My colleague at IWF, Romina Boccia, just finished a policy paper on the Paycheck Fairness Act (PFA), legislation that the Senate plans to consider soon. This bill seeks to close the infamous wage gap between men and women in the United States, which to the legislation’s proponents, is evidence of basic unfairness in the U.S. economy.

“Fairness” in pay is one issue at the center of the U.N. treaty entitled “The Convention on Elimination of All Forms of Discrimination Against Women” (CEDAW). As I mentioned in a previous blog, I was just in Turkey at a conference on women’s issues, and Turkey is one of the 186 countries that have ratified CEDAW.

But guess who’s not on that list? The U.S.A.

International groups (like the U.N) push for government-mandated changes in the treatment of women worldwide (in legally binding treaties such as CEDAW).

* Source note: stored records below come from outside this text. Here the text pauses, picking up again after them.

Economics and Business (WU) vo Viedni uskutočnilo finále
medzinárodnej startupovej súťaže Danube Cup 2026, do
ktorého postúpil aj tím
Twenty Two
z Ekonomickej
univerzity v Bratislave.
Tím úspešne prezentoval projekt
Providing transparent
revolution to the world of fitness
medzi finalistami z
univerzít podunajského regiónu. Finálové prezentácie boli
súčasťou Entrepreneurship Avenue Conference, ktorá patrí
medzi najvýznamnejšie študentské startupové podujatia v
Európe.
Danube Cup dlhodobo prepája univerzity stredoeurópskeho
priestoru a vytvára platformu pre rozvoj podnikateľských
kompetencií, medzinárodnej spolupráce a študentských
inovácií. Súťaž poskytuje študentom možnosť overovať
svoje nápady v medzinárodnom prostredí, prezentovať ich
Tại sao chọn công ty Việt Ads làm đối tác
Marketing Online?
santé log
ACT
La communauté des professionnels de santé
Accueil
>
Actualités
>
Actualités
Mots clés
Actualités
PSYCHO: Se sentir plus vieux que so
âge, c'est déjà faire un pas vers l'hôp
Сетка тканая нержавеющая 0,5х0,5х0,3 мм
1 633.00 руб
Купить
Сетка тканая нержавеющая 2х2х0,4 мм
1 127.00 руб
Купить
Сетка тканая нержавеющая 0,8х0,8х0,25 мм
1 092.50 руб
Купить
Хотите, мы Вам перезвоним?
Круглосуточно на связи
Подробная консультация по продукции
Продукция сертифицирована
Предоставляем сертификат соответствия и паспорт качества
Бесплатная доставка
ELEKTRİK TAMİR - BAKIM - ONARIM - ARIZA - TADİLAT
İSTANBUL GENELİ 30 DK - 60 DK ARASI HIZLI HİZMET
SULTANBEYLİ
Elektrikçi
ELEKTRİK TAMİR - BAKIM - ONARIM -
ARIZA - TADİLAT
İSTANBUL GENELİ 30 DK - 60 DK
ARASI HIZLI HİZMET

But CEDAW doesn’t just protect women’s human rights, it also requires countries to pass laws on equal pay for women, quotas for the representation of women in the legislature, and even mandates on issues such as sex education and abortion.

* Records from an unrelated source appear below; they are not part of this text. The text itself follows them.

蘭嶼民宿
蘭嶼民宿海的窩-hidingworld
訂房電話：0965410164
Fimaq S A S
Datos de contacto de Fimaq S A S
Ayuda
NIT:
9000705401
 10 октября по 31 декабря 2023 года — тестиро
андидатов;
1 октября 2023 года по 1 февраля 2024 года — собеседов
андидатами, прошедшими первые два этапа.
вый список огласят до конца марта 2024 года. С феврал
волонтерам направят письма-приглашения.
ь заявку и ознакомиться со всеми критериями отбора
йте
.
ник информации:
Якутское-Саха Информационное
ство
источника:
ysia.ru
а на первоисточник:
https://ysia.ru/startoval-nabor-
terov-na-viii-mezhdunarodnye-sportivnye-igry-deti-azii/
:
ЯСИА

CEDAW would undermine our government’s authority to decide what’s best for American women. The U.S. is one of the best and most free places in the world for women (and men), but it is not because we have designed mandates and quotas to advance women. It is because women have been given the freedom to participate in the marketplace as laborers, producers, and consumers. It is also because our civil society and cultural norms have developed (and will continue to develop, I hope) in a way that values women as equals to men. Women have equal protection under law, and our law enforcement and justice systems seek to punish criminals that would intimidate or commit violence against women.

Meanwhile, many other countries that might have signed CEDAW do not actually honor the policy prescriptions it requires, but are only signatories of the treaty in name and not in practice. On top of that, the mandates and quotas in CEDAW might actually do more harm than good in some countries because, much like the Paycheck Fairness Act that is being proposed in Congress presently, it would limit the flexibility women enjoy in the workplace or make job creation and hiring for female employees more difficult because of onerous regulations.

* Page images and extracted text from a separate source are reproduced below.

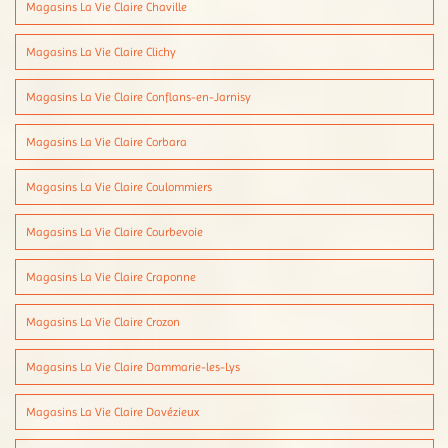
Magasins La Vie Claire Chaville
Magasins La Vie Claire Clichy
Magasins La Vie Claire Conflans-en-Jarnisy
Magasins La Vie Claire Corbara
Magasins La Vie Claire Coulommiers
Magasins La Vie Claire Courbevoie
Magasins La Vie Claire Craponne
Magasins La Vie Claire Crozon
Magasins La Vie Claire Dammarie-les-Lys
Magasins La Vie Claire Davézieux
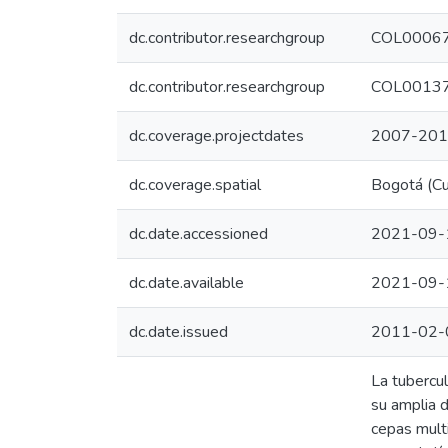
dc.contributor.researchgroup
COL000671
dc.contributor.researchgroup
COL0013719
dc.coverage.projectdates
2007-20
dc.coverage.spatial
Bogotá (Cu
dc.date.accessioned
2021-09-
dc.date.available
2021-09-
dc.date.issued
2011-02-
La tubercu
su amplia d
cepas multi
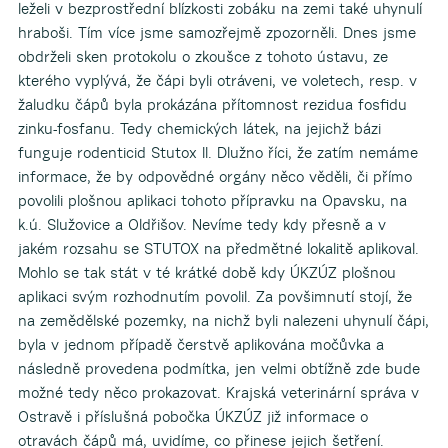
leželi v bezprostřední blízkosti zobáku na zemi také uhynulí
hraboši. Tím více jsme samozřejmě zpozorněli. Dnes jsme
obdrželi sken protokolu o zkoušce z tohoto ústavu, ze
kterého vyplývá, že čápi byli otráveni, ve voletech, resp. v
žaludku čápů byla prokázána přítomnost rezidua fosfidu
zinku-fosfanu. Tedy chemických látek, na jejichž bázi
funguje rodenticid Stutox II. Dlužno říci, že zatím nemáme
informace, že by odpovědné orgány něco věděli, či přímo
povolili plošnou aplikaci tohoto přípravku na Opavsku, na
k.ú. Služovice a Oldřišov. Nevíme tedy kdy přesně a v
jakém rozsahu se STUTOX na předmětné lokalitě aplikoval.
Mohlo se tak stát v té krátké době kdy ÚKZÚZ plošnou
aplikaci svým rozhodnutím povolil. Za povšimnutí stojí, že
na zemědělské pozemky, na nichž byli nalezeni uhynulí čápi,
byla v jednom případě čerstvě aplikována močůvka a
následně provedena podmítka, jen velmi obtížně zde bude
možné tedy něco prokazovat. Krajská veterinární správa v
Ostravě i příslušná pobočka ÚKZÚZ již informace o
otravách čápů má, uvidíme, co přinese jejich šetření.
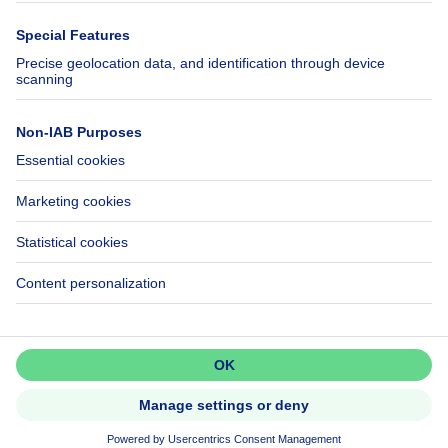
Immowelt.de
Help
Follow Us
FAQ
Facebook
Fraud
X
Accessibility
LinkedIn
Contact us
Immoweb SA © 2026 - All rights reserved
Terms of use
Cookie settings
Privacy
Ranking rules
3044 -
d2b95f88ad4c2e3527743d6bd81664b3a2df8b8e -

Ultimately, the legal groundwork should be laid in every nation to give women the same basic freedoms as men (the right to work, the right to own property, the right to vote, etc.), and we should encourage individuals to see women and men as equals. But requiring by law equal representation in government or equal pay will not change bad attitudes about women or provide the solution to sexism. Not in the U.S., not in Turkey, not anywhere.

I encourage women’s movements all over the world to seek the basic freedoms that will allow women the same opportunities as men, but I remind them that equal opportunities do not always mean equal results. If a movement goes beyond the fight for basic rights and instead seeks special advantages, it does women more harm than good. That’s why CEDAW is not a good choice for the U.S., and why other countries, like Turkey, should be wary of its implementation.